I'm new to Elixir but I've definitely run into the "byzantine case-clause" issue and it can be very annoying. My case was very similar to the example: pulling something from a form, validating the format, validating it in the database, and returning something. All failable, single-purpose functions in sequence to narrow down the result.

I grappled between using a monad macro library[0] to simplify `{:ok, _}`/`{:error, _}` signatures versus just raising exceptions. I ended up doing the latter for the additional benefit of stack traces. Exceptions seem culturally discouraged in Elixir, though I don't quite grok why yet.

Out of curiosity, would you be willing to show how you might refactor the post's "create_organization" example?

[0] https://github.com/rmies/monad



Exceptions are not discouraged, using them for flow control is. There are I think a few reasons why exceptions are a being a little frowned upon.

The first one is that usually we do not want to rescue them, the let it crash philosophy.

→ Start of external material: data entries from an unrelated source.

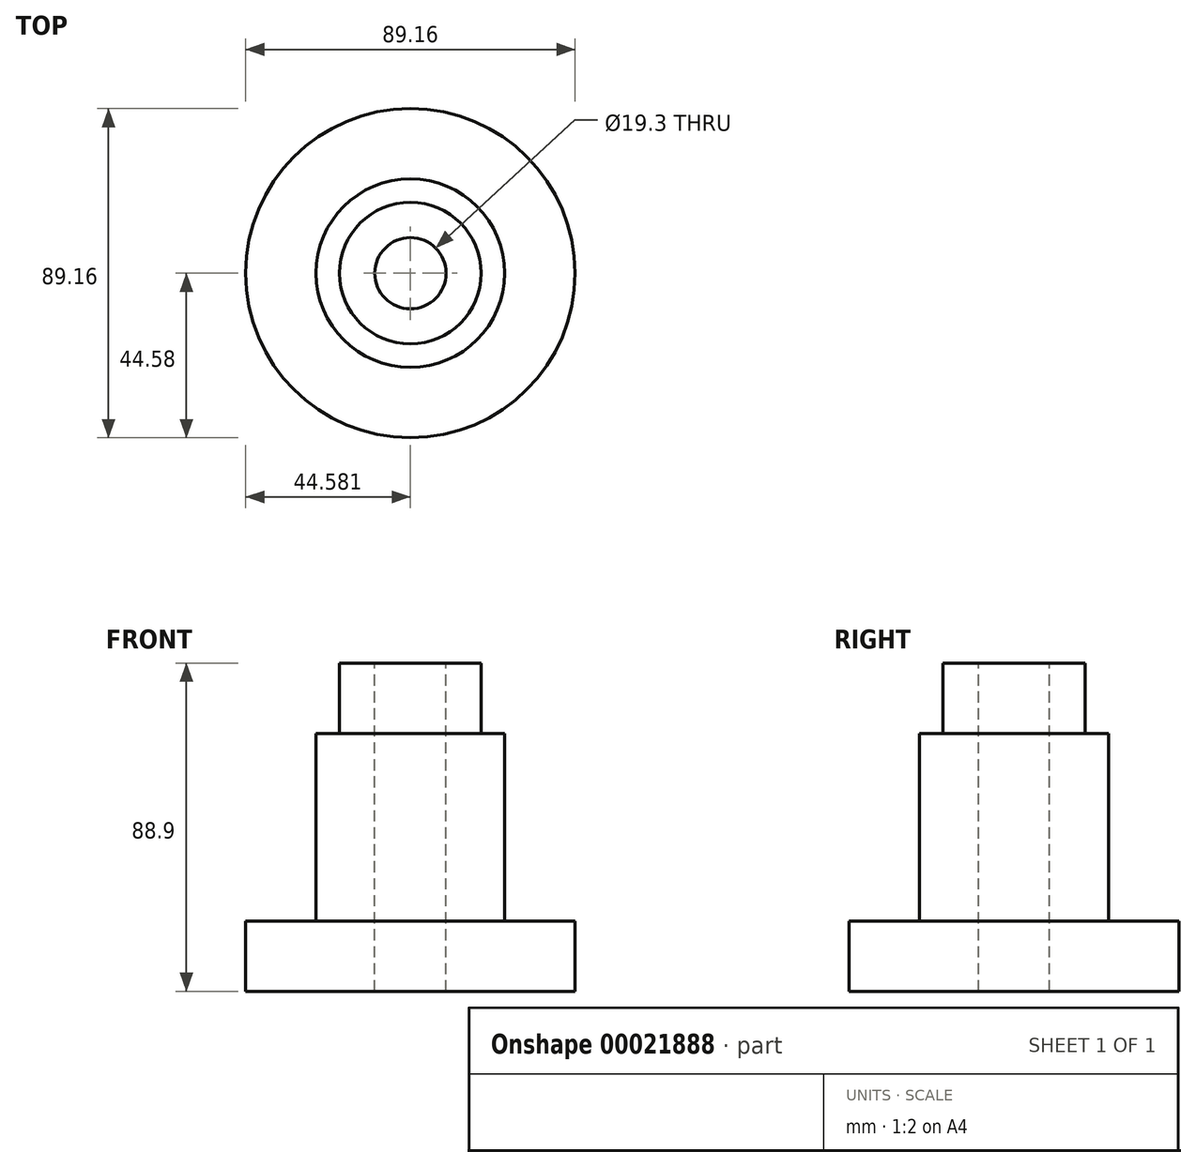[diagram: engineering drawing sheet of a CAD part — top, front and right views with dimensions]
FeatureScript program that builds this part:
annotation { "Feature Type Name" : "Feature", "Feature Type Description" : "" }
export const myFeature = defineFeature(function(context is Context, id is Id, definition is map)
    precondition{}
    {
        {
            var Q0;
            Q0=qCreatedBy(makeId("Front.planeOp"),FACE);
            var sketch = newSketch(context, id + "F0", { "sketchPlane" : qUnion([Q0])});
            skLineSegment(sketch, "E0", {"start": v(-28.43, 66.57) * mm, "end": v(-28.43, -22.33) * mm});
            skLineSegment(sketch, "E1", {"start": v(-28.43, -22.33) * mm, "end": v(6.5, -22.33) * mm});
            skLineSegment(sketch, "E2", {"start": v(6.5, -22.33) * mm, "end": v(6.5, -3.28) * mm});
            skLineSegment(sketch, "E3", {"start": v(6.5, -3.28) * mm, "end": v(-12.55, -3.28) * mm});
            skLineSegment(sketch, "E4", {"start": v(-12.55, -3.28) * mm, "end": v(-12.55, 47.52) * mm});
            skLineSegment(sketch, "E5", {"start": v(-12.55, 47.52) * mm, "end": v(-18.9, 47.52) * mm});
            skLineSegment(sketch, "E6", {"start": v(-18.9, 47.52) * mm, "end": v(-18.9, 59.15) * mm});
            skLineSegment(sketch, "E7", {"start": v(-18.9, 59.15) * mm, "end": v(-18.9, 59.15) * mm});
            skLineSegment(sketch, "E8", {"start": v(-18.9, 59.15) * mm, "end": v(-18.9, 66.57) * mm});
            skLineSegment(sketch, "E9", {"start": v(-18.9, 66.57) * mm, "end": v(-28.43, 66.57) * mm});
            skLineSegment(sketch, "E10", {"start": v(-38.08, 66.42) * mm, "end": v(-38.08, -22.48) * mm});
            skSolve(sketch);
        }
        {
            var Q0;
            Q0=makeQuery(id+"F0.imprint","IMPRINT",FACE,{"disambiguationData":[TD([[makeQuery(id+"F0.imprint","IMPRINT",EDGE,{"derivedFrom":sQuery(id+"F0.wireOp",EDGE,"E0")}),1.0]])]});
            var Q1;
            Q1=sQuery(id+"F0.wireOp",EDGE,"E10");
            revolve(context, id + "F1", {"entities" : qUnion([Q0]), "axis" : qUnion([Q1]), "revolveType" : RevolveType.FULL});
        }
    });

If an error happens, the the process will crash, it will be restarted, the error will be logged, and everyone will be happy.

In the case we really do want to handle an error, we can usually just use `case` or `with`, which are simpler, avoids to rescuing something we did not expect, as well as some pitfalls, for example the fact that recursive calls inside a `try` cannot be optimized to be tail-recursive, which can be an issue depending on the case.

However, I think it is fine to use exceptions if it can avoid deeply nested code, which was probably your case.